» **Verilen metin**
┌────────

Karbon Yakalama Teknolojilerini Nasıl Değerlendirmeli?

19 Şubat 2024

Taylan Kurt

Sürdürülebilir Ekonomi ve Finans Araştırmaları Derneği (SEFiA) – Analist

Karbon yakalama teknolojileri yakın dönemde düşük karbonlu ekonomiye geçişte önemli bir araç olarak gündeme getiriliyor. İklim acil durumu karşısında, ulusal ve uluslararası hedeflerde yer bulan bu teknolojilerin ne olduğunu ve nasıl çalıştığını anlamaya çalışırken; tarihsel olarak kullanım amaçlarını da değerlendirmek gerekiyor. Uluslararası Enerji Ajansı’nın (IEA) Net Sıfır Yol Haritası’nın güncellemesine göre, dünya enerji sektöründen kaynaklanan sera gazı emisyonlarını net sıfıra çekmek ve küresel ısınmayı 1,5 derece ile sınırlamak için birçok alanda dönüşüm ivmesinin hızla artması gerekiyor. Net sıfır hedefine ulaşılması için küresel yenilenebilir enerji kapasitesinin 2030 yılına kadar üç, enerji verimliliği iyileştirmelerinin yıllık oranının ise iki katına çıkması gerekiyor. Bu noktada eldeki kaynakların verimli biçimde kullanılması ve planlanan yatırımların da karbonsuzlaşma sürecini en kısa sürede destekleyecek etkili çözümlere yönlendirilmesi gerekiyor.

Bu açıdan bakıldığında karbon yakalama teknolojilerinin gelişimine dair iki ana tartışmanın sürdüğü görülüyor. (i) Karbon yakalama teknolojileri bir tarafta, hem kullanıldığı alanda üretimin sürdürülebilirliğini desteklediği hem de iklim krizinin yıkıcı etkilerini azaltıcı bir niteliğe sahip olduğu savlarıyla ön plana çıkarılıyor. (ii) Bir diğer tarafta ise bu teknolojilerin karbon salımını –geliştirilmiş petrol üretimi faaliyetleri ile– hem doğrudan hem de dolaylı yoldan artırdığı tartışılıyor.

└────────

» **Yapılacak görevler**
- a) Karbon yakalama yazısında "Bu açıdan bakıldığında" sözleriyle başlayıp "yoldan artırdığı tartışılıyor." sözleriyle biten bölümü hiç değiştirmeden yinele.
- b) Karbon yakalama yazısına göre şu soruları yanıtla:
(i) Yazı hangi tarihi taşıyor?
(ii) Net sıfır hedefine ulaşmak için küresel yenilenebilir enerji kapasitesi 2030 yılına kadar kaç katına çıkmalı?
(iii) Karbon salımını artırdığı tartışılan faaliyet hangisi?

[Saklanan veri kümesi kayıtları]
┌────────

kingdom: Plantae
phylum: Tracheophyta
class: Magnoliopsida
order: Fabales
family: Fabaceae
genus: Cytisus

└────────

» **Görev çıktıları**
- a)
Bu açıdan bakıldığında karbon yakalama teknolojilerinin gelişimine dair iki ana tartışmanın sürdüğü görülüyor. (i) Karbon yakalama teknolojileri bir tarafta, hem kullanıldığı alanda üretimin sürdürülebilirliğini desteklediği hem de iklim krizinin yıkıcı etkilerini azaltıcı bir niteliğe sahip olduğu savlarıyla ön plana çıkarılıyor. (ii) Bir diğer tarafta ise bu teknolojilerin karbon salımını –geliştirilmiş petrol üretimi faaliyetleri ile– hem doğrudan hem de dolaylı yoldan artırdığı tartışılıyor.

- b)
(i) 19 Şubat 2024
(ii) Üç katına
(iii) Geliştirilmiş petrol üretimi faaliyetleri